For the full local inference option map, see Local Inference and Runtime Options.
Install
npm install @sipp/sipp
Browser Local Query
Use @sipp/sipp only in browser code. A local endpoint source can be a model
URL served by the app, a user-provided File, an installed model id, or shard
sources.
import { useState } from 'react';
import { SippClient } from '@sipp/sipp';
export function LocalQuery(): JSX.Element {
const [text, setText] = useState('');
async function run(): Promise<void> {
const client = new SippClient();
try {
const endpoint = await client.add('default', {
kind: 'local',
source: '/models/model.gguf',
options: {
backend: 'webgpu',
runtime: {
context: { n_ctx: 2048 },
},
},
});
const response = await client.query('Explain Sipp.', {
endpoint,
maxTokens: 64,
}).response;
setText(response.text);
} finally {
await client.close();
}
}
return (
<button type="button" onClick={() => void run()}>
{text || 'Run'}
</button>
);
}
Omit backend to let the browser runtime choose a compatible backend. Use
backend: 'webgpu' when the UI should explicitly request WebGPU and surface
errors or fallbacks itself.
Local Development Headers
The pthread WASM runtime requires SharedArrayBuffer and cross-origin
isolation. Configure Vite dev and preview headers before using
wasmThreading: 'pthread':
// vite.config.ts
import { defineConfig } from 'vite';
export default defineConfig({
server: {
headers: {
'Cross-Origin-Opener-Policy': 'same-origin',
'Cross-Origin-Embedder-Policy': 'require-corp',
},
},
preview: {
headers: {
'Cross-Origin-Opener-Policy': 'same-origin',
'Cross-Origin-Embedder-Policy': 'require-corp',
},
},
});
Use wasmThreading: 'single-thread' when the app cannot serve those headers.
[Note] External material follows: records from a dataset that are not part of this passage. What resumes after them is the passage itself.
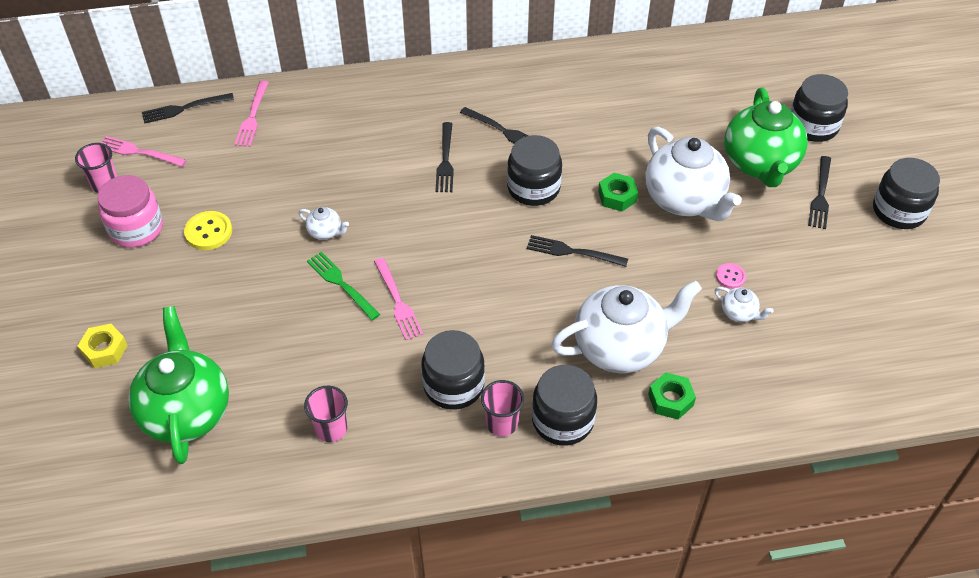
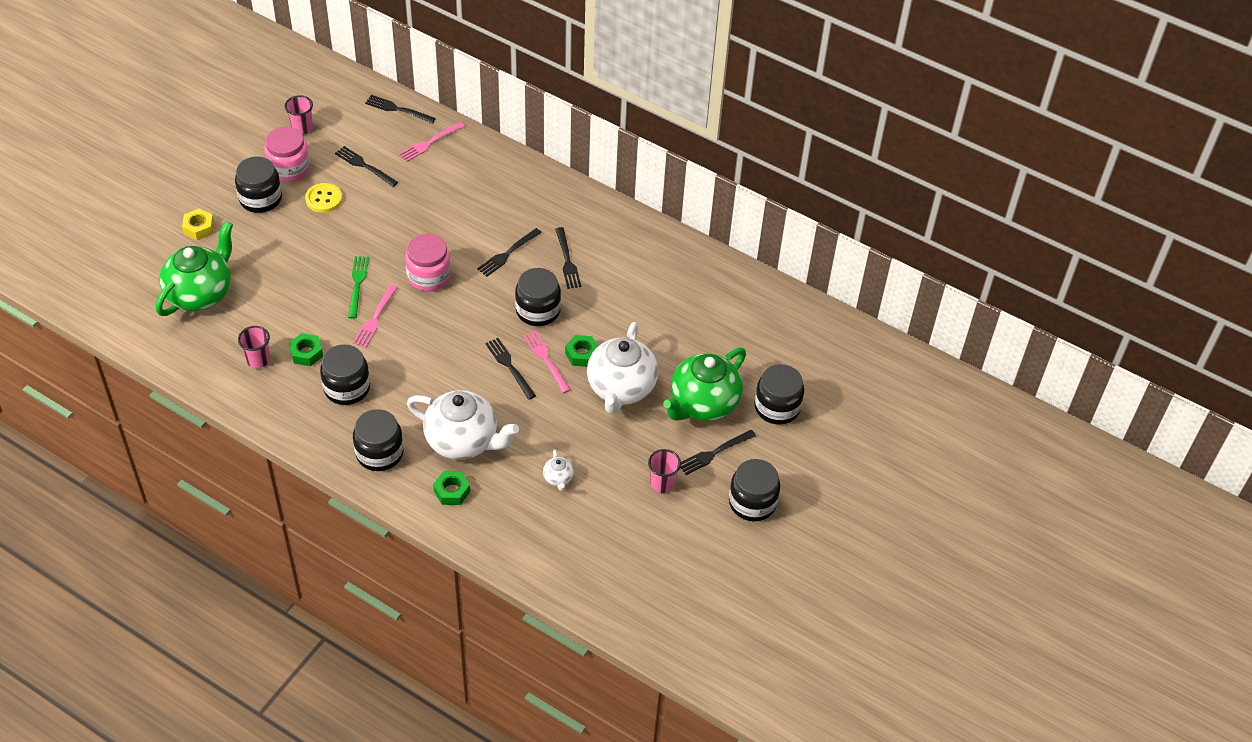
camera: 40 degrees right, 0 degrees up
pink fork [101,136,187,167] -> pink fork moved to [523,331,571,393]
white teapot [299,207,349,240] -> none
pink cup [481,380,524,436] -> pink cup moved to [648,449,681,493]
pink button [716,263,746,289] -> none
none -> black jar [235,156,282,213]
none -> green nut [289,333,323,366]
none -> black fork [335,146,398,187]
none -> pink jar [405,234,451,291]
Use executionMode: 'main-thread' only for debugging or constrained hosts.
Runtime Asset Overrides
The browser package resolves its packaged Emscripten JavaScript and WASM assets
at runtime. Most Vite apps can use new SippClient() without asset
overrides.
Override runtime asset URLs only when your bundler or deployment moves package assets:
const client = new SippClient({
moduleUrl: '/assets/sipp-wasm.js',
wasmUrl: '/assets/sipp-wasm.wasm',
});
When overriding assets, provide both moduleUrl and wasmUrl. For pthread
runtime assets, provide both pthreadModuleUrl and pthreadWasmUrl.
Model Files And Cache
Serve model URLs from the application or let users select local .gguf files.
The browser runtime stores model data through OPFS where available, so repeated
loads can stay local after the first import or fetch.
Tune browser storage with browserCache on SippClient and tune local
runtime behavior with options.runtime on the local endpoint descriptor. See
Browser Caching and
Runtime Options.
Existing Examples
Serve the source examples when working from a checkout:
sipp run examples serve browser
Then open the printed URL and use:
/query.html/chat.html/embed.html/gateway_local.html/gateway_query.html/gateway_chat.html/gateway_embed.html
The gateway pages demonstrate browser calls to gateway-profile endpoints. Keep production server routes in a route-owning framework, an application server, or the first-party gateway server.